___ Entries shown

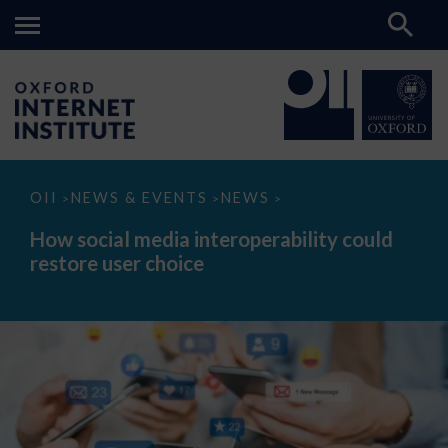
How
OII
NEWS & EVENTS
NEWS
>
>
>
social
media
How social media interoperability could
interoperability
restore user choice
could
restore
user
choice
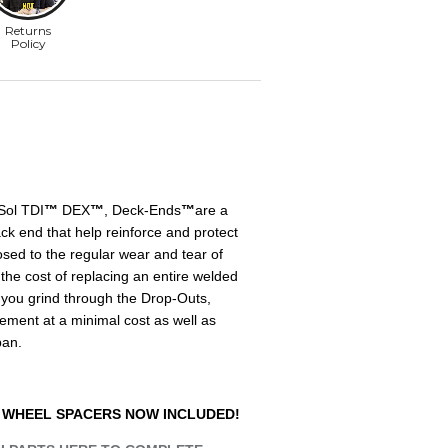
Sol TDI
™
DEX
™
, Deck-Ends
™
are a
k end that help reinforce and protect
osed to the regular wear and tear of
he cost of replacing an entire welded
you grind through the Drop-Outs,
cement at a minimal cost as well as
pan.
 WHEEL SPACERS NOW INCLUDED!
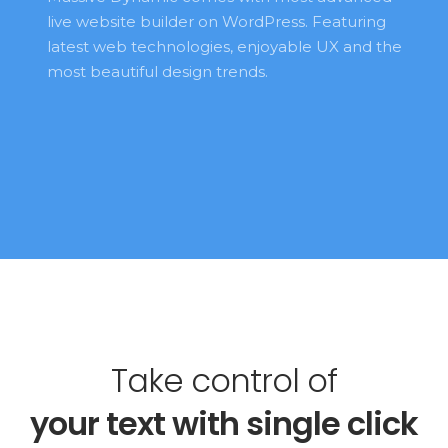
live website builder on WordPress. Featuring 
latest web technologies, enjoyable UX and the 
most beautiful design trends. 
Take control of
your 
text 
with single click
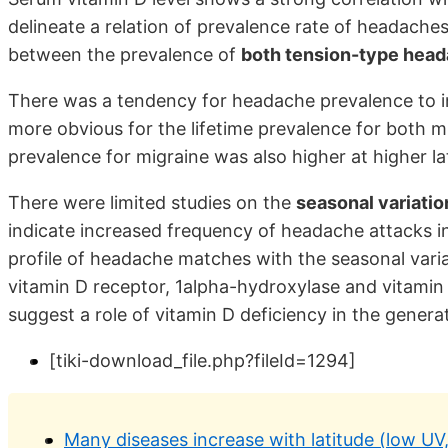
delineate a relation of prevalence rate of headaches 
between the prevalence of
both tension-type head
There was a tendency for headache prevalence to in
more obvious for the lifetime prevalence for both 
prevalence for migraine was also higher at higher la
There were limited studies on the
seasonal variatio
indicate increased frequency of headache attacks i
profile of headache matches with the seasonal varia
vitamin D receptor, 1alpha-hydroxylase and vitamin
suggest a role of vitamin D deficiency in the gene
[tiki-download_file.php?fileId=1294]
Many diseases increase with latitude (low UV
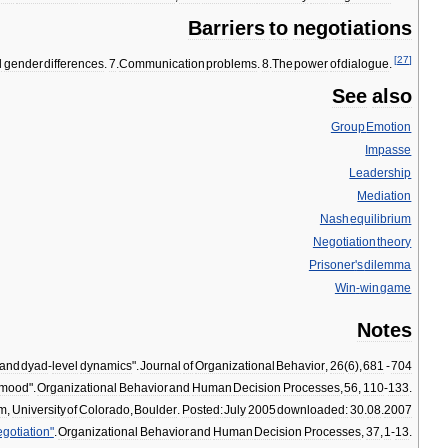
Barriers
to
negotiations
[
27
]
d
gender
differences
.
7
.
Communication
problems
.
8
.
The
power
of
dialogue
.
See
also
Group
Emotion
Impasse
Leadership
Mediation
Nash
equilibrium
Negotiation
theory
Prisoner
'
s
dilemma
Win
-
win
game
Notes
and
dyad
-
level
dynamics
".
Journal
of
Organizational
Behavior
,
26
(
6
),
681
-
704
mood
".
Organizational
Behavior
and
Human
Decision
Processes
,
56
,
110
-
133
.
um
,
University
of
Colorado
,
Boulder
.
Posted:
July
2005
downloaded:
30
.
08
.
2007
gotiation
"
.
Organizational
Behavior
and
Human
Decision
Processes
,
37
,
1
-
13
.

______
___ Entries shown

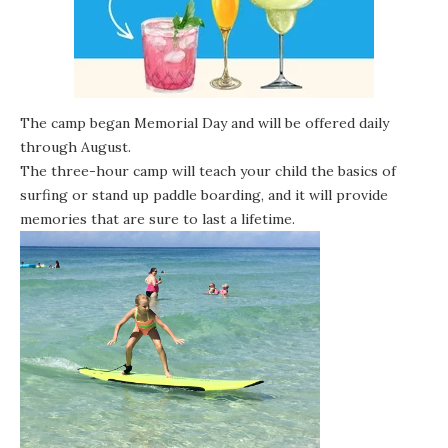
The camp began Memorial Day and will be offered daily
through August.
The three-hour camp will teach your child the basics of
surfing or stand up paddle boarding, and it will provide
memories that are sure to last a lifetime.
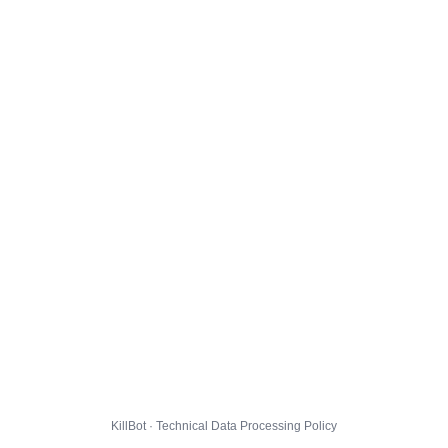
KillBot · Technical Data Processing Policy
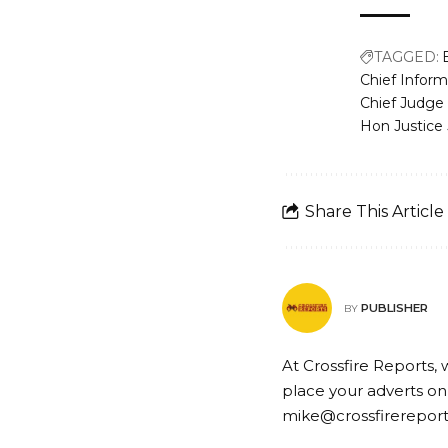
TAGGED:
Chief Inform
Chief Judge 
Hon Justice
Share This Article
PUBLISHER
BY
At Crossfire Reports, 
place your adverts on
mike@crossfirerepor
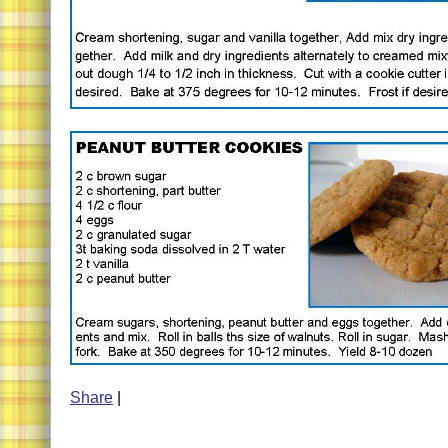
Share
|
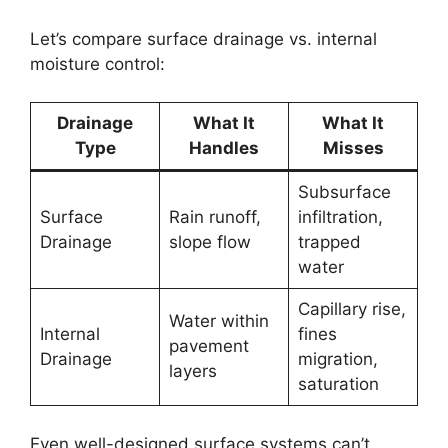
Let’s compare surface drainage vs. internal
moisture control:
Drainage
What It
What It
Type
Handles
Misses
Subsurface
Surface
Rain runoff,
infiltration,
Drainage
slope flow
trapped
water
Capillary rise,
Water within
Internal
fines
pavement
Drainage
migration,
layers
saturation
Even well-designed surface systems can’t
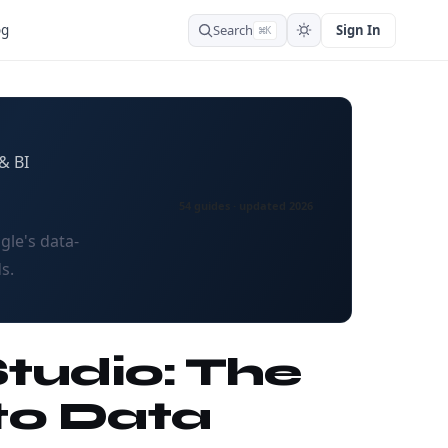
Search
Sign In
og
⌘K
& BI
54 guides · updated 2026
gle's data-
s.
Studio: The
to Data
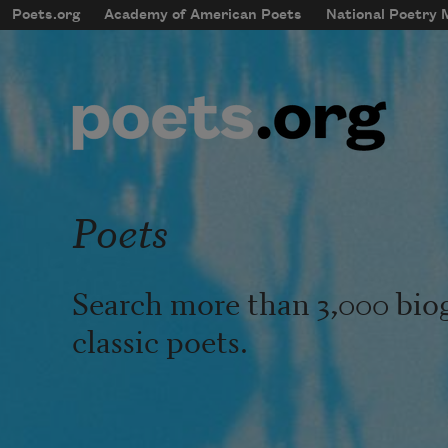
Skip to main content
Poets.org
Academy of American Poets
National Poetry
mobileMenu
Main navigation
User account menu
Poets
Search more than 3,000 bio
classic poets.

______

Extract the lines between the ones holding "delineate a relation" and "Many diseases increase with latitude (low UV", inclusive, and copy each one without any change.

delineate a relation of prevalence rate of headaches 
between the prevalence of
both tension-type head
There was a tendency for headache prevalence to in
more obvious for the lifetime prevalence for both 
prevalence for migraine was also higher at higher la
There were limited studies on the
seasonal variatio
indicate increased frequency of headache attacks i
profile of headache matches with the seasonal varia
vitamin D receptor, 1alpha-hydroxylase and vitamin
suggest a role of vitamin D deficiency in the gene
[tiki-download_file.php?fileId=1294]
Many diseases increase with latitude (low UV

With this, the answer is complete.